The Sell: John Preston

By AdNews | 20 April 2012

John Preston is the product of the multinational creative and agency sector but is challenging the global move to media consolidation with the rise of his indie shop, Match Media. He talks to Paul McIntyre about how and why he’s comfortable batting against the big guns.

John Preston is not your classic agency guy. He’s not aggressive or punchy. If anything, he’s thoughtful, considered and perhaps even too bloody nice.

There are hints of John Bevins in Preston, the renowned long-copy advertising writer and founder of the agency John Bevins, which produced some classy work in its prime during the late 1980s. Bevins was bursting with a message of integrity and ethics when there wasn’t much of it around and Preston has a similar way about him.

At the moment it’s working quite swimmingly. His Surry Hills media shop – it combines mainstream media planning with digital strategy and buying – is on a roll. So much so, Preston struck a deal with his latest multinational client, Pfizer, that he would shut the doors for six months to any new business to bed down the $25 million account. He also had other new business wins to deal with including Pepsi, Hayman Island and Gatorade.

The fact that Preston won Pfizer at all is good news for the independent agency sector, which is under increasing pressure. Match Media was up against 11 competitors on the long list trying to win the consolidated Pfizer account. In the end, it won all but the mainstream media buying contract, which the company doesn’t do.

The bigger picture is that with the Pepsi, Gatorade and Pfizer wins, Preston sees dissatisfaction with the multinational offerings. Not all, but some.

“The overriding theme here is that we are giving marketers a choice,” he says. “If everyone consolidates and aggregates then everyone potentially becomes vanilla again. If you look at when the industry unbundled, it was about who was going to be the biggest. We ended up commoditising the process of buying and really there isn’t much difference between the big buying shops these days. If you do the same thing with planning and aggregate all these other businesses on top, it’s a toss of a coin as to which group you go with. There will only be a nuance.”

Preston says there is some uncertainty among the big international groups and frustration among local players about media agency partners, which is fuelling the growth of Match. He started the company nine years ago as a “lifestyle choice” but in 2008 took a punt and invested heavily in digital and strategic capabilities. There is certainly something going on with Preston and his crew.

Companies such as Ikea, RAMS and Cerebos have been with Match from the start and others like Ateco Motors, which has car brands including Citroen, Maserati and Great Wall, have opted for a local player over the might of the multis. “The growth of Match will continue because there is a level of uncertainty in the market where people are questioning things,” Preston says.

“There are questions around the lack of interaction between digital and mainstream media thinking and around buying capabilities being the driving force of the media choice rather than strategy. All the way through the past nine years we have seen clients, big names like Ikea and Pfizer, who you would traditionally expect to sit in a multinational company, come to us because they are looking for something different.”

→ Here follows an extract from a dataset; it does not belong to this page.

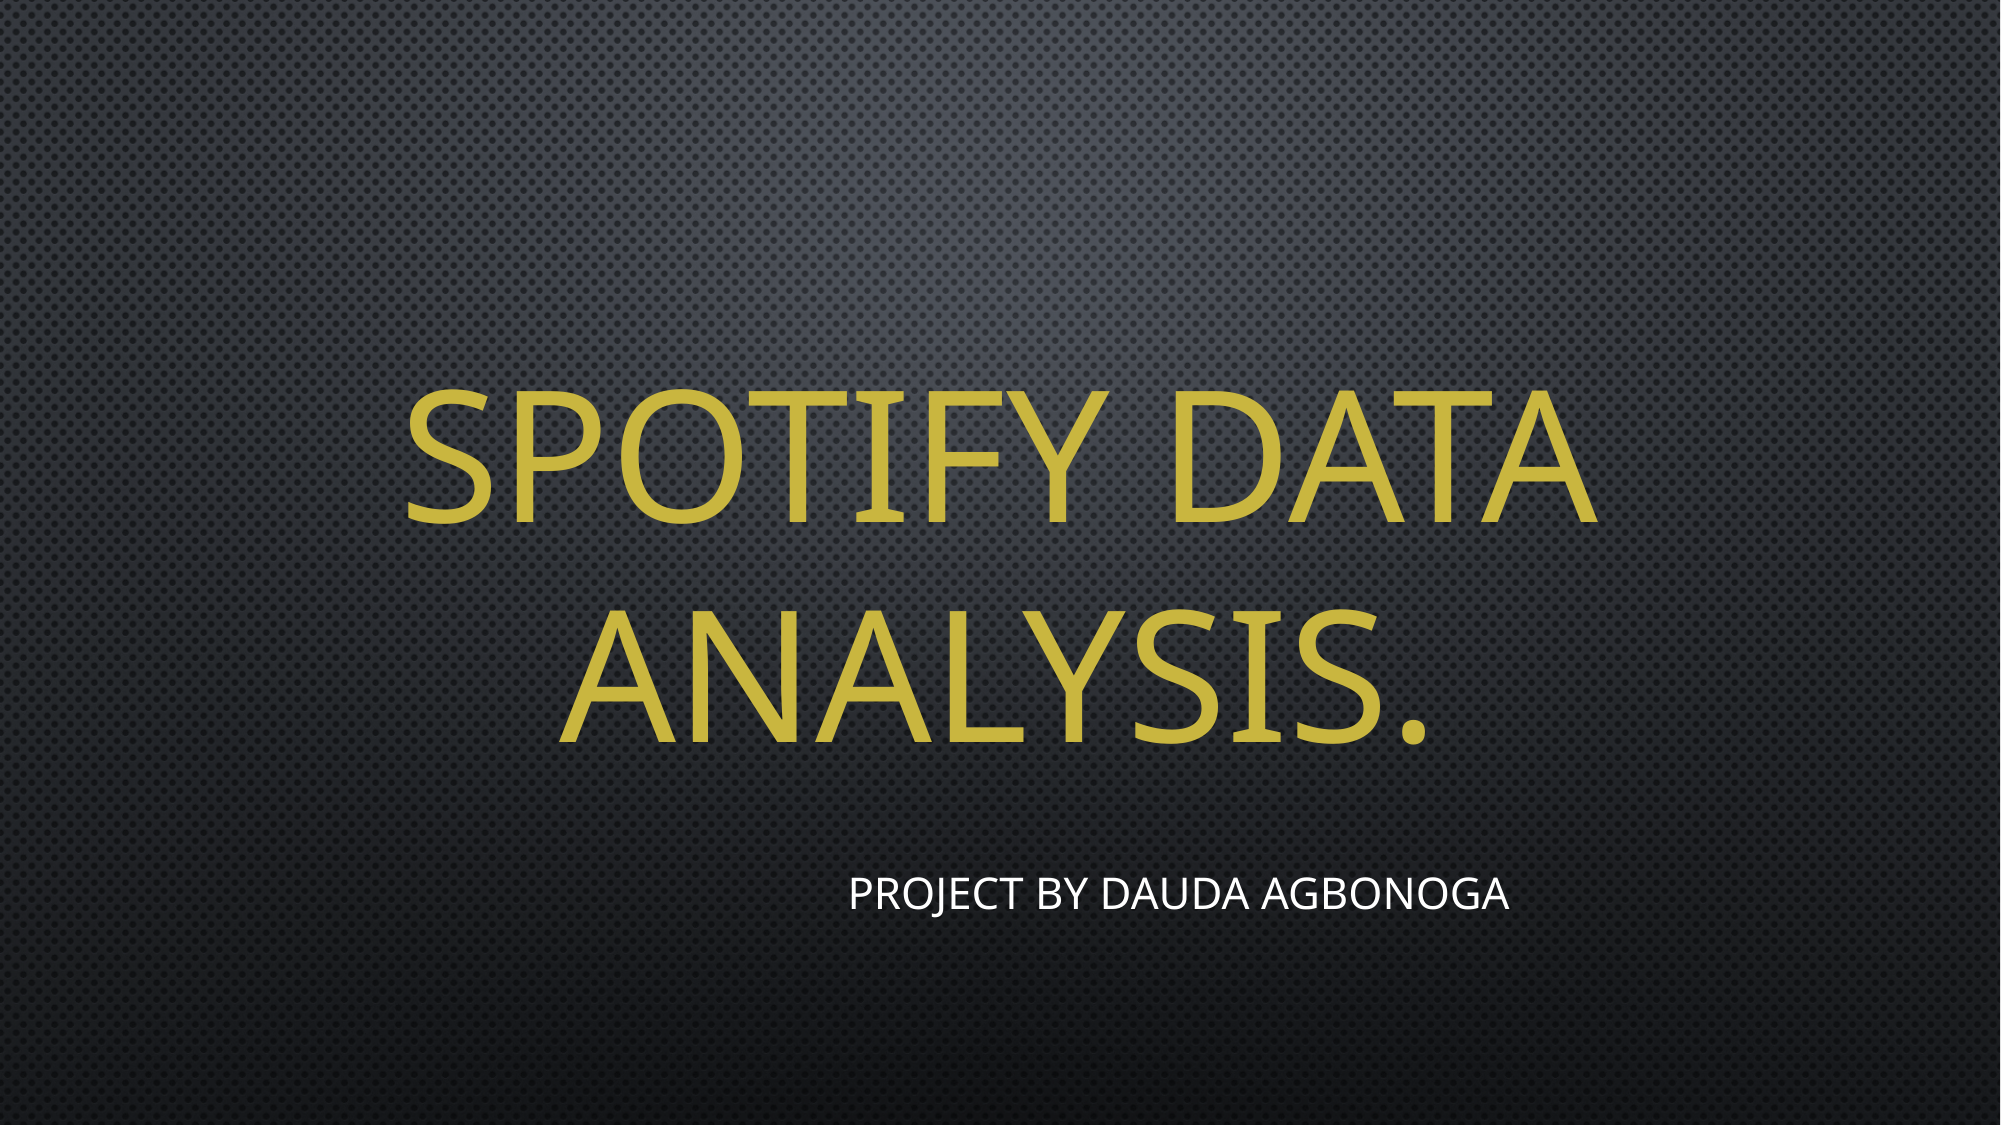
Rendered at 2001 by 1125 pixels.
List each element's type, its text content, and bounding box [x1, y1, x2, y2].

title SPOTIFY DATA ANALYSIS. [287, 99, 1711, 787]
subtitle Project by Dauda Agbonoga [467, 858, 1891, 952]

Preston holds up Ikon and BMF as his start-up benchmarks and inevitably the conversation has to lead to longer-term plans for a sale. Before starting Match, Preston spent his whole career inside large multinational networks, both creative and media.

He hates international reporting lines and global interference and is obsessed with keeping his culture feeling small. He admits it’s going to get harder – the clients under Match management now have billings of about $140 million, although it does not handle media buying. A bit over 40% of Match’s revenues are from its digital activities.

“We don’t want to be the biggest, by any stretch of the imagination,” Preston says. “I would hate to be. The thing I love the most is to be that independent where we can make decisions ourselves and for our clients and not be dictated to by someone in Hong Kong or Singapore. The thing I would struggle with the most is the loss of independence. There is a tension there, a healthy tension I guess. Scale doesn’t excite me. To have the regard and reputation of an Ikon or BMF would be fantastic. A sale is so far off to the side I can’t tell you.”

Cashflow and integrity means growth

It’s been “torture” but John Preston is just a few months away from being allowed to contemplate new business. After winning the consolidated Pfizer media account late last year, Preston pledged in his contract with Pfizer not to take on any new business until June.

“I don’t think there would be any chief executive of any media agency in Australia that would say no,” he says. “It’s been hard. We got calls and we had to say we’re not taking calls. Whether we would have won the business or not, we would have let go of around $20 million in opportunities in that six-month period. We didn’t actively solicit anything. That hurt but it was also critical to the business.”

Although Preston is not a fan of the red tape that comes with working for international agency networks, he does credit his stint as a founding partner with Whybin TBWA in the late 1990s and his later elevation to managing director of the Sydney office for the financial discipline he has deployed at Match since staring in 2003.

“I learned how to run a business there,” he says. “I guess I learnt on someone else’s money. A very good bit of advice I got from a colleague when I started up was to always maintain your cashflow and your integrity and everything else will look after itself. It’s proven to be very true.”

This article first appeared in the 20 April 2012 edition of AdNews.